- Texto fuente:
##############################

La tecnología, no obstante, tiene buenas razones para explicar la fascinación que

recientemente ha ejercido sobre historiadores, filósofos y científicos políticos; buenas razones

que los modelos tradicionales de las ciencias sociales sólo abarcan en parte en sus

explicaciones de lo más interesante y problemático del tema. Ya he intentado mostrar en otro

lugar por qué una gran parte del pensamiento social y político moderno contiene afirmaciones

recurrentes acerca de la que se puede denominar teoría de la política tecnológica, una

amalgama de nociones a menudo cruzadas con filosofías liberales ortodoxas, conservadoras y

socialistas (Winner, 1977).

La teoría de las políticas tecnológicas presta mucha atención al ímpetu de los sistemas

sociotécnicos a gran escala, a la respuesta de las sociedades modernas a ciertos imperativos

tecnológicos y a todos los signos habituales de la adaptación de los fines humanos a los medios

técnicos. Al hacer esto, ofrece un nuevo conjunto de explicaciones e interpretaciones para

algunos de los patrones más problemáticos y confusos que han tomado forma dentro de y en

torno al crecimiento de la cultura material moderna. Un punto a favor de esta concepción es que

toman a los artefactos técnicos en serio. Más que insistir en que reduzcamos todo a una mera

interrelación entre fuerzas sociales, sugiere que prestemos atención a las características de los

objetos técnicos y al significado de tales características. Siendo un complemento necesario para,

más que un sustituto de las teorías de la determinación social de la tecnología, esta perspectiva

identifica ciertas tecnologías como fenómenos políticos por si mismas. Nos conduce, tomando

prestada la expresión filosófica de Edmund Husserl, a las cosas en sí mismas.

##############################

- Datos proporcionados:
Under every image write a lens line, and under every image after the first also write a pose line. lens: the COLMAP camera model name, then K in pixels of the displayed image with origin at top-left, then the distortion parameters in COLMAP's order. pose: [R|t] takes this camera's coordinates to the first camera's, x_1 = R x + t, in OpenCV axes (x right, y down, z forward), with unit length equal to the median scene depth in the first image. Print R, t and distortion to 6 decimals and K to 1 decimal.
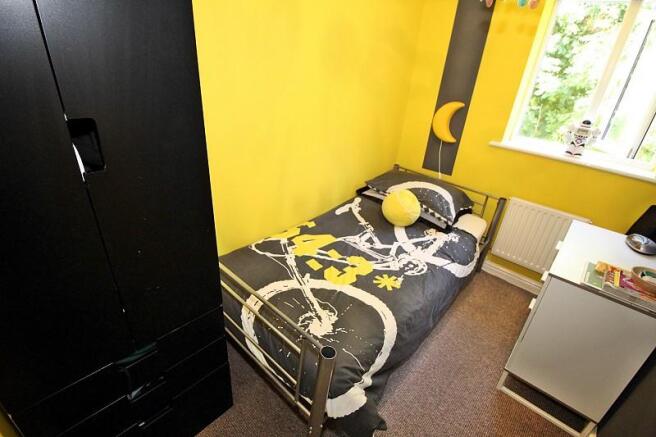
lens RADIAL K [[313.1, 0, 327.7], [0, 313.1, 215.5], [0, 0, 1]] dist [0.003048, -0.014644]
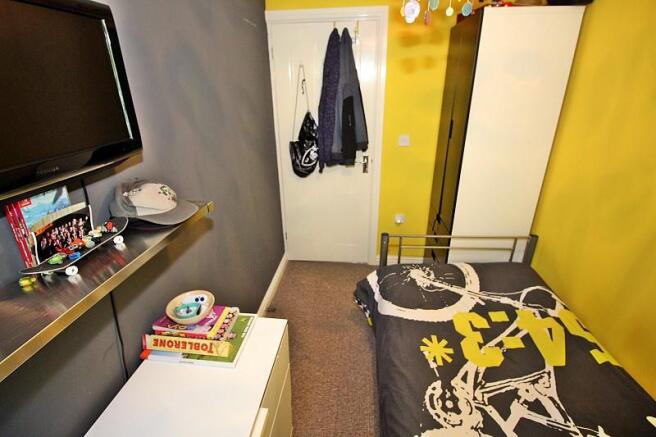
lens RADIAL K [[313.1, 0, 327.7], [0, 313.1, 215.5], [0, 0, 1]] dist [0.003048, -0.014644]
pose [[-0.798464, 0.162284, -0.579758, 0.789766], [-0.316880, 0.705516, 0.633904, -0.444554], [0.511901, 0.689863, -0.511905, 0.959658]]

##############################

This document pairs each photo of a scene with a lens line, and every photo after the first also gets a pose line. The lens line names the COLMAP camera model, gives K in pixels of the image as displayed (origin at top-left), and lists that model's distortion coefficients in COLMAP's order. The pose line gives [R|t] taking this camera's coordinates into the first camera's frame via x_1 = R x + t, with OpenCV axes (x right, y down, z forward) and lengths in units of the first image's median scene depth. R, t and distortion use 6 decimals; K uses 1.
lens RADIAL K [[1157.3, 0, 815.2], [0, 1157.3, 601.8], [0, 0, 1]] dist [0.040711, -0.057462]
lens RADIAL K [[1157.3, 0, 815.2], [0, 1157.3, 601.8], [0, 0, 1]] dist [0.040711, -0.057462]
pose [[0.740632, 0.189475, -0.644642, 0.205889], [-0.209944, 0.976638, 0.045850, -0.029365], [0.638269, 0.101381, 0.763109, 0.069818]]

##############################

Reproduce sin alteraciones el fragmento del texto sobre la política tecnológica que comienza con las palabras que contienen "torno al crecimiento" y concluye con "en sí mismas.".

torno al crecimiento de la cultura material moderna. Un punto a favor de esta concepción es que

toman a los artefactos técnicos en serio. Más que insistir en que reduzcamos todo a una mera

interrelación entre fuerzas sociales, sugiere que prestemos atención a las características de los

objetos técnicos y al significado de tales características. Siendo un complemento necesario para,

más que un sustituto de las teorías de la determinación social de la tecnología, esta perspectiva

identifica ciertas tecnologías como fenómenos políticos por si mismas. Nos conduce, tomando

prestada la expresión filosófica de Edmund Husserl, a las cosas en sí mismas.